Wednesday, April 22, 2015

Health Reform Metaphors

The greatest thing in style is have command of the metaphor.


Aristotle

I am a sucker for metaphors that crystallize what is happening to the U.S. economy related to health reform.

I was reminded of my weakness by this concluding paragraph in yeterday's WSJ Op-Ed piece by Phil Gramm, former Republican Senator from Texas:

“With better economic policies America was like the fabled farmer with the goose that laid golden eggs. He kept the pond clean and full, threw out corn for the goose and every day the goose laid a golden egg. Mr. Obama has drained the pond, burned down the coop and let the dogs loose to chase the goose around the barnyard. Now that the goose has stopped laying golden eggs – the administration’s apologist – arguing that we are now in ‘secular stagnation’ – add insult to injury by suggesting that something is wrong with he goose.’
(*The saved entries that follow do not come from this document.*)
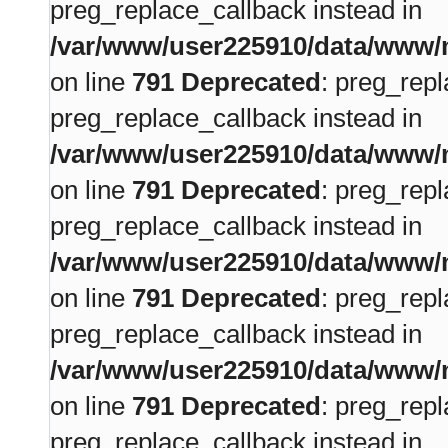
preg_replace_callback instead in
/var/www/user225910/data/www/m
on line
791
Deprecated
: preg_repl
preg_replace_callback instead in
/var/www/user225910/data/www/m
on line
791
Deprecated
: preg_repl
preg_replace_callback instead in
/var/www/user225910/data/www/m
on line
791
Deprecated
: preg_repl
preg_replace_callback instead in
/var/www/user225910/data/www/m
on line
791
Deprecated
: preg_repl
preg_replace_callback instead in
Mr. Gramm is suggesting that if we would simply lower taxes and lift regulations, economic growth would renew and American exceptionalism would reassert itself. Gramm asserts under Obama, “Compared with average postwar recovery, the economy in the past six years has created 12.1 million fewer jobs and $6,175 less income for average for every man, woman and child in the country.’ He goes on to say income tax rates are up 24%, capital gains and and dividends up 59%, estate-taxes up 14%, and the U.S. corporate tax rate is the highest in the world. And, he adds, “With ObamaCare, the government now effectively controls the health-care market.”

I don’t know about his figures, but Gramm certainly is a master of the metaphor. Speaking of the metaphor, in yesterday’s blog, I said in yesterday’s blog that hospital monopolies were “Kings of the Health Care Mountain” in most major markets because of their organizational structure and physicians were “Stray Cats,” difficult to herd because of their lack of structure. I could have added the golden goose of private practice has stopped laying golden eggs, and the employer mandate was killing the golden goose of small business growth, but I did not. But my liberal readers might have objected that what is sauce for the goose is sauce for the gander and that the goose is a greedy bird.